In 1894, the board was succeeded by Milnrow Urban District Council, which maintained its headquarters in the building which became known as the town hall. A Carnegie library was added, set back between the town hall and the police station, to a design by Butterworth and Duncan, in 1908. The library included a lecture room on the first floor, which doubled as the council chamber. The original clock turret was dismantled and replaced by a taller stone tower of much plainer design, probably in the late 1930s.

The building continued to serve as the meeting place of the district council for much of the 20th century, but ceased to be the local seat of government when the enlarged Rochdale Borough Council was formed in 1974. The building briefly served as the health department of the new council. However, in 1979, the health department moved to new offices in central Rochdale.

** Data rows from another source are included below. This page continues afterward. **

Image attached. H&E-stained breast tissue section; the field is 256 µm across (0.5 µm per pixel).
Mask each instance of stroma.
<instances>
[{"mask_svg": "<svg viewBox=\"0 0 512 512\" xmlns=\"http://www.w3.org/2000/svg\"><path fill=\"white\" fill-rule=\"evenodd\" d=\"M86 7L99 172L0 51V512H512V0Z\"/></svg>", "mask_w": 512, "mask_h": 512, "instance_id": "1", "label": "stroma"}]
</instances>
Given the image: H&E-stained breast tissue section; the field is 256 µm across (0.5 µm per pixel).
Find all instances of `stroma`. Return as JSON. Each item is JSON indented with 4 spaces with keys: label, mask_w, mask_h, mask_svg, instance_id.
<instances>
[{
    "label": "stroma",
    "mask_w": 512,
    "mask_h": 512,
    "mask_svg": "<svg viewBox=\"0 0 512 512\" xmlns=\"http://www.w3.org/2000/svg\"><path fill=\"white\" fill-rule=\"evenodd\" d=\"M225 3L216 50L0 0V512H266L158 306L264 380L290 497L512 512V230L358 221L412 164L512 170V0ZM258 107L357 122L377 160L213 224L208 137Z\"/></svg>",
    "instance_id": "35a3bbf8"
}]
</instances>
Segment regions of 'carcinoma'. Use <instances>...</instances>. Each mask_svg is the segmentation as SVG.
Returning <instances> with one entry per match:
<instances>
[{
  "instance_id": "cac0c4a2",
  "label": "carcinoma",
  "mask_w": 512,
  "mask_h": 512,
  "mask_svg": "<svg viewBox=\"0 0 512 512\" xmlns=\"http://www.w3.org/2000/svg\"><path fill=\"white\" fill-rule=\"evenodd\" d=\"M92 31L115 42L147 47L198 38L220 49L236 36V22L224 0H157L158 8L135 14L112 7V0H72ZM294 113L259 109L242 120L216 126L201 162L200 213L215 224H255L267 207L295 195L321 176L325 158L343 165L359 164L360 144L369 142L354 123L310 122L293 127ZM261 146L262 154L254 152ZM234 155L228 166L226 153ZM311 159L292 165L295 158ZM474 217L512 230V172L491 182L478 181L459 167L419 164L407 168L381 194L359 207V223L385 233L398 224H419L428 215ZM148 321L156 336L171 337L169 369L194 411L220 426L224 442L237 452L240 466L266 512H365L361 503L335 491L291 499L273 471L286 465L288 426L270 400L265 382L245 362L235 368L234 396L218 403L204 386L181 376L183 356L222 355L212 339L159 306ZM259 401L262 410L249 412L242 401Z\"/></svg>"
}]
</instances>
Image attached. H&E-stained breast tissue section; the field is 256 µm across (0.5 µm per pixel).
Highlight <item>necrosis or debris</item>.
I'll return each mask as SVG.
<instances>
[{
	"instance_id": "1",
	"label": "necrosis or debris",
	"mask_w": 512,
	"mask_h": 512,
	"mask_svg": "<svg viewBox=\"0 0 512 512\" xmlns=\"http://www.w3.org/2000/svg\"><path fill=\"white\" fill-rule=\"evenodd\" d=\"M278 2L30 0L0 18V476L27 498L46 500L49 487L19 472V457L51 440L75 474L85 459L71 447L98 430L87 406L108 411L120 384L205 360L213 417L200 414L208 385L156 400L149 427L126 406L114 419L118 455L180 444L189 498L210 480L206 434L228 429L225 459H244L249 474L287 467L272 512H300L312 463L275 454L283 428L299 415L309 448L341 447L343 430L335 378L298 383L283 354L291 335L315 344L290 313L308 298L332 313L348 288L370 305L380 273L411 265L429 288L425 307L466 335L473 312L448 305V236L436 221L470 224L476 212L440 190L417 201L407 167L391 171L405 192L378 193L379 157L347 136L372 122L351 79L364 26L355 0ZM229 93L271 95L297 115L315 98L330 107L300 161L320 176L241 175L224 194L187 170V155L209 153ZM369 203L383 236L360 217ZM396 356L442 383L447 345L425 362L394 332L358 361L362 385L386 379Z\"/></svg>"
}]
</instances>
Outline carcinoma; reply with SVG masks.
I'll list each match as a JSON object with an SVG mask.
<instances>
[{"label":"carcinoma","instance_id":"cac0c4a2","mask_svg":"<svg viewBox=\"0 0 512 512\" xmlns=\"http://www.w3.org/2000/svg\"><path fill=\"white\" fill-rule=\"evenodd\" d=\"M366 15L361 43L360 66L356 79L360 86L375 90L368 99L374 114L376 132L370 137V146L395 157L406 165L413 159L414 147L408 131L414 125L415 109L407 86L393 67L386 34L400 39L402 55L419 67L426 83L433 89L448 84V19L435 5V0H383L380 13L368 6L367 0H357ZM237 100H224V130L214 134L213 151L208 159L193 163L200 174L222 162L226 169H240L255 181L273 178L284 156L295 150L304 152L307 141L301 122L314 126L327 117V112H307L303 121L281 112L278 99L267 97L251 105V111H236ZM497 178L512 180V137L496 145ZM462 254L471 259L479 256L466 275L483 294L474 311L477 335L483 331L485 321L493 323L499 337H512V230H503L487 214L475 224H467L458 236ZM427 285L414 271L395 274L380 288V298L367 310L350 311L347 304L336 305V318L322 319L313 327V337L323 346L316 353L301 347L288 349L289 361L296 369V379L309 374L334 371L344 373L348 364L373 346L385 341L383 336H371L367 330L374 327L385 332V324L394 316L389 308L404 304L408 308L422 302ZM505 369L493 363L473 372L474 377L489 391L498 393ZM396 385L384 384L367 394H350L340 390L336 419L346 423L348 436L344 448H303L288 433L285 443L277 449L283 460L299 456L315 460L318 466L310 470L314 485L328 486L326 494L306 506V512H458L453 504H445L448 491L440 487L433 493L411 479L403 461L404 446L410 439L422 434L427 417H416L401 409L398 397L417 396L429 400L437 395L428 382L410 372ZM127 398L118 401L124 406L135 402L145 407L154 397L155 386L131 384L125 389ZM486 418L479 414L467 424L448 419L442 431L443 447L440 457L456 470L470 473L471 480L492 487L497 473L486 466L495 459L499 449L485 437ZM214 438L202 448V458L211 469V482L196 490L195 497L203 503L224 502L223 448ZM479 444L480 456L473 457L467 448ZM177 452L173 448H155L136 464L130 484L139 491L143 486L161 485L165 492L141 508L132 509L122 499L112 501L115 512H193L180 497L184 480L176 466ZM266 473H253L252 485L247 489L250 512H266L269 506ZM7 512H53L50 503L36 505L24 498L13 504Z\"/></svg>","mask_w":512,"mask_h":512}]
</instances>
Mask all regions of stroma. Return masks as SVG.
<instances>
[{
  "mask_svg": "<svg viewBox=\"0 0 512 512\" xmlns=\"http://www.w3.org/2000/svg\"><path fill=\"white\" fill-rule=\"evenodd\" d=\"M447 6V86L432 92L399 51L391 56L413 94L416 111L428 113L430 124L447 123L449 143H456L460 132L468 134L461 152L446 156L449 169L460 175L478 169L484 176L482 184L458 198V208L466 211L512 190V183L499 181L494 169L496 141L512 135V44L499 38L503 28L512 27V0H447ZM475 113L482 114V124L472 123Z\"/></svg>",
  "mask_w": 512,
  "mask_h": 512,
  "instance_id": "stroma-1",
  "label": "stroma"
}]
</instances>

In 2002, the building was sold to Milnrow Properties Limited, who were granted planning permission 'to convert the building into four new apartments while retaining its character'. In 2005, plans were put forward to demolish the building and construct two apartment blocks, but these proposals were abandoned in the face of local opposition. Subsequently they allowed the building to fall into a state of disrepair.

The adjacent library was grade II listed in 2012. A lobby organisation entitled "The Friends of Milnrow Clock Tower and Library Group" was launched in 2014, with the aim of restoring public access to the former council chamber, and returning the town hall clock tower to working order.